TEXT:
━━━

On Sat, Sep 17, 2016 at 1:30 AM, Chinmay Kolhatkar 
wrote:

> Thanks for the information guys.
>
> David, I can take a look at heuristic watermark if I get any free cycles.
>
> Shunxin, does the Join operator that you're implementing support theta join
> or is it subset of the theta join?
>
> Thanks,
> Chinmay.
>
>
>
> On Sat, Sep 17, 2016 at 1:21 AM, David Yan  wrote:
>
> > Hi Shunxin,
> >
> > If the watermark code in your PR is not behaving the way it should,
> please
> > do change it. Thanks!
> >
> > David
> >
> > On Fri, Sep 16, 2016 at 11:36 AM, Shunxin Lu 
> wrote:
> >
> > > Hi David,
> > >
> > > Thanks for the clarification. Should we update the watermark for join
> > > operator when there's a watermark arrived from one of the input streams
> > > even if the watermark from another input stream is not arrived yet?
> > >
> > > Shunxin
> > >
> > > On Fri, Sep 16, 2016 at 10:59 AM, David Yan 
> > wrote:
> > >
> > > > Actually, that's not entirely true. Here are the points about the
> > > watermark
> > > > tuple generation of the join operator:
> > > >
> > > > 1) We keep the timestamp of the latest watermark for each input port
> > > >
> > > > 2) We keep another timestamp that is equal to minimum of all the
> > > timestamps
> > > > mentioned in (1).
> > > >
> > > > 3) Upon arrival of a watermark from an input port, we update the
> > > timestamp
> > > > mentioned in (1), and evaluate (2). If the value of (2) changes, we
> > > > generate the watermark tuple with the timestamp that is equal to the
> > new
> > > > value of (2).

━━━

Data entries
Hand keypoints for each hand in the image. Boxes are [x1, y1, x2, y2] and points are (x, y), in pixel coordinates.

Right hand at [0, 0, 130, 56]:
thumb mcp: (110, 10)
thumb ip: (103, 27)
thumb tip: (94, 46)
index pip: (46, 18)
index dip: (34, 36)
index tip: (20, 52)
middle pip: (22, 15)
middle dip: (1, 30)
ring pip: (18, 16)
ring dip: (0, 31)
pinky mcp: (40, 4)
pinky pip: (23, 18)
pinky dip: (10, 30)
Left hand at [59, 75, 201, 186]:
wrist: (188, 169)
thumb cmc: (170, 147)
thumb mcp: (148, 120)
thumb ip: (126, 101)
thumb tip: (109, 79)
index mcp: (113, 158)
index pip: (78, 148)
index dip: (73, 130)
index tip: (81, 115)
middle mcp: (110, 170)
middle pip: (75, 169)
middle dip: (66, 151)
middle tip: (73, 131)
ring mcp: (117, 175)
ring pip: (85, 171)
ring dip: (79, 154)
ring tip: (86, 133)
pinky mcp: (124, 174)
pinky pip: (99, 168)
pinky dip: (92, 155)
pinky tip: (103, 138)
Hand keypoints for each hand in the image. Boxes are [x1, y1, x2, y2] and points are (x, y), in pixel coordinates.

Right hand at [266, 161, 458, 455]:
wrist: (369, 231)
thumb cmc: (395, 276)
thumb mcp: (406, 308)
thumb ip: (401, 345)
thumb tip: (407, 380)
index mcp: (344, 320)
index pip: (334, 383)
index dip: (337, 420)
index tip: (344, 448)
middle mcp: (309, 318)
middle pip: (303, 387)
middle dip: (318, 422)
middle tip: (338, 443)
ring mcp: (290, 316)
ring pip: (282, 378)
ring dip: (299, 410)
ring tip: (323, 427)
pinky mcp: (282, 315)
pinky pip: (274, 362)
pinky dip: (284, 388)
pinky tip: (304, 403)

━━━

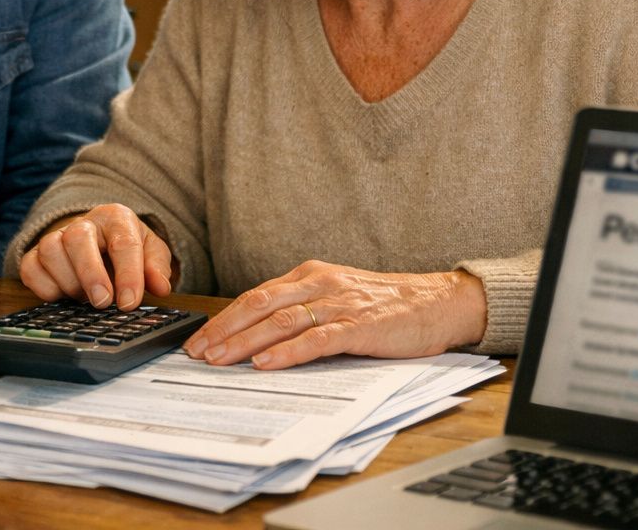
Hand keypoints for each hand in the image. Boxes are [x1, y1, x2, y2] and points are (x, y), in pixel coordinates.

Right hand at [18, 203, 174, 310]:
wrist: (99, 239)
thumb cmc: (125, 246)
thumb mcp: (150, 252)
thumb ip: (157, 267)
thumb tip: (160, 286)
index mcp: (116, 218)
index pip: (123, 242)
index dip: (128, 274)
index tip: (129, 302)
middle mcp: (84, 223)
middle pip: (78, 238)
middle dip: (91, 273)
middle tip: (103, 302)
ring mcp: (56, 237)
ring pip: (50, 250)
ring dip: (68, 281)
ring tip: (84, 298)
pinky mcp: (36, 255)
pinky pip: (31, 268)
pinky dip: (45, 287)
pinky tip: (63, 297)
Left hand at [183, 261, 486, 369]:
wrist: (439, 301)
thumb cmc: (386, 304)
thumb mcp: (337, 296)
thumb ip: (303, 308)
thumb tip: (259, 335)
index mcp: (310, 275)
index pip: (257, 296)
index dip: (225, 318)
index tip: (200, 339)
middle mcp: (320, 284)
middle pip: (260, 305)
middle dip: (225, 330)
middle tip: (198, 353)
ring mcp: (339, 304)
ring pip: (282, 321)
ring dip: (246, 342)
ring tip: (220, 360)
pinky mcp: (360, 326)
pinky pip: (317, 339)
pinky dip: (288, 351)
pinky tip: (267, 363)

━━━

WHAT YOU ARE ASKED TO DO: Reproduce the email thread from "On Sat, Sep 17, 2016 at 1:30" up to and including "the theta join?", keeping every character unchanged.

SOLUTION FOR THIS EXERCISE:
On Sat, Sep 17, 2016 at 1:30 AM, Chinmay Kolhatkar 
wrote:

> Thanks for the information guys.
>
> David, I can take a look at heuristic watermark if I get any free cycles.
>
> Shunxin, does the Join operator that you're implementing support theta join
> or is it subset of the theta join?